THE saint of last resort is amoral and does not judge.
More than any other reason for Santa Muerte’s enthusiastic support among those in need, her unwillingness to stand in judgment stands out.
“Since she’s not an official Christian saint, you can ask her for things that maybe you wouldn’t otherwise ask a canonised saint for,” Professor Chesnut, author of Devoted to Death: Santa Muerte, the Skeleton Saint, told NBC last year.
“She’s got a reputation as a very prompt miracle worker. That, I would say, is the number one reason for her mushrooming cult.
(See more in the linked story below as well as here.)
Someone I know got a tattoo recently and I couldn’t join the chorus of praises bestowed on him.
In fact, I posted the following under his pictures of the tattoo:
Too bad. All I could think of is this:
All you have to do in Google images is type in “gruesome killing by drug cartel,” and you will vividly see what worshiping death gets you… but here in America, we commercialize it and support it via “pop-culture.” Sorry I couldn’t *pat* you on the back Chris, but many along the border of Mexico would shake their head at this type of stuff. Shake their head that American’s safe in their suburban areas do not at-the-least reject images that are used in a cult of death that affect soo many lives in Mexico.
But your real concerns are your hatred of Ronald Reagan, as you have made clear multiple times on my FB. You have emphasized the important fight against evil… not symbols used to behead women and children… you know… Republicans.
One story I followed was a brave young woman who stood up to evil she knew she could not succeed against, but took the job anyway!
One policeman was murdered during Gandara’s first week on the job. By the time she became chief, the entire force of eight patrolmen had either been killed or fled. She was the sole law enforcement representative in a Juarez valley town that was part of the war between competing drug cartels for access routes into the U.S.
Relatives feared for her safety and urged Gandara to keep a low profile. But she refused, posing with her rifle for newspaper interviews. Then, at 6 a.m. on December 23, 10 gunmen pulled up to her residence, dragged her out of the house and set the home on fire. She has not been seen or heard from since….
(Fox)
Wo to them that call evil good. Though some limit this statement to judges, yet if it be carefully examined, we shall easily learn from the whole context that it is general; for, having a little before reproved those who cannot listen to any warnings, he now proceeds with the same reproof. It is evident that men of this sort have always some excuse to plead, and some way of imposing on themselves; and, therefore, there is no end to their reproachful language, when their crimes are brought to light. But here he particularly reproves the insolence of those who endeavour to overthrow all distinction between good and evil.

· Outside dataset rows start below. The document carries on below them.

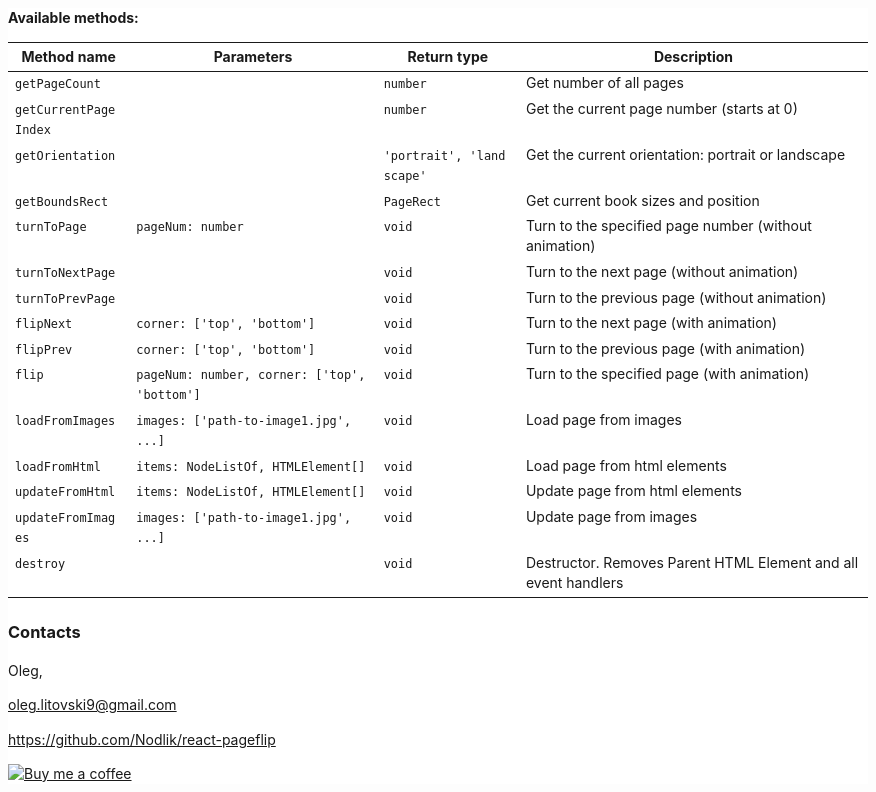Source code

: **Available methods:**

| Method name           | Parameters                                   | Return type               | Description                                                    |
| --------------------- | -------------------------------------------- | ------------------------- | -------------------------------------------------------------- |
| `getPageCount`        | ` `                                          | `number`                  | Get number of all pages                                        |
| `getCurrentPageIndex` | ` `                                          | `number`                  | Get the current page number (starts at 0)                      |
| `getOrientation`      | ` `                                          | `'portrait', 'landscape'` | Get the current orientation: portrait or landscape             |
| `getBoundsRect`       | ` `                                          | `PageRect`                | Get current book sizes and position                            |
| `turnToPage`          | `pageNum: number`                            | `void`                    | Turn to the specified page number (without animation)          |
| `turnToNextPage`      | ` `                                          | `void`                    | Turn to the next page (without animation)                      |
| `turnToPrevPage`      | ` `                                          | `void`                    | Turn to the previous page (without animation)                  |
| `flipNext`            | `corner: ['top', 'bottom']`                  | `void`                    | Turn to the next page (with animation)                         |
| `flipPrev`            | `corner: ['top', 'bottom']`                  | `void`                    | Turn to the previous page (with animation)                     |
| `flip`                | `pageNum: number, corner: ['top', 'bottom']` | `void`                    | Turn to the specified page (with animation)                    |
| `loadFromImages`      | `images: ['path-to-image1.jpg', ...]`        | `void`                    | Load page from images                                          |
| `loadFromHtml`        | `items: NodeListOf, HTMLElement[]`           | `void`                    | Load page from html elements                                   |
| `updateFromHtml`      | `items: NodeListOf, HTMLElement[]`           | `void`                    | Update page from html elements                                 |
| `updateFromImages`    | `images: ['path-to-image1.jpg', ...]`        | `void`                    | Update page from images                                        |
| `destroy`             | ` `                                          | `void`                    | Destructor. Removes Parent HTML Element and all event handlers |

### Contacts

Oleg,

<oleg.litovski9@gmail.com>

https://github.com/Nodlik/react-pageflip

[![Buy me a coffee][buymeacoffee-shield]][buymeacoffee]

[buymeacoffee]: https://www.buymeacoffee.com/nndlik
[buymeacoffee-shield]: https://www.buymeacoffee.com/assets/img/custom_images/orange_img.png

The preposition ל (lamed), prefixed to the words good and evil, is equivalent to Of; and therefore the meaning is, They who say OF evil, It is good, and OF good, It is evil; that is, they who by vain hypocrisy conceal, excuse, and disguise wicked actions, as if they would change the nature of everything by their sophistical arguments, but who, on the contrary deface good actions by their calumnies. These things are almost always joined together, for every one in whom the fear of God dwells is restrained both by conscience and by modesty from venturing to apologize for his sins, or to condemn what is good and right; but they who have not this fear do not hesitate with the same impudence to commend what is bad and to condemn what is good; which is a proof of desperate wickedness.
This statement may be applied to various cases; for if a wo is here pronounced even on private individuals, when they say of evil that it is good, and of good that it is evil, how much more on those who have been raised to any elevated rank, and discharge a public office, whose duty it is to defend what is right and honourable! But he addresses a general reproof to all who flatter themselves in what is evil, and who, through the hatred which they bear to virtue, condemn what is done aright; and not only so, but who, by the subterfuges which they employ for the sake of concealing their own enormities, harden themselves in wickedness. Such persons, the Prophet tells us, act as if they would change light into darkness, and sweet into bitter; by which he means that their folly is monstrous, for it would tend to confound and destroy all the principles of nature.
John Calvin and William Pringle, Commentary on the Book of the Prophet Isaiah, vol. 1 (Bellingham, WA: Logos Bible Software, 2010), 186–187.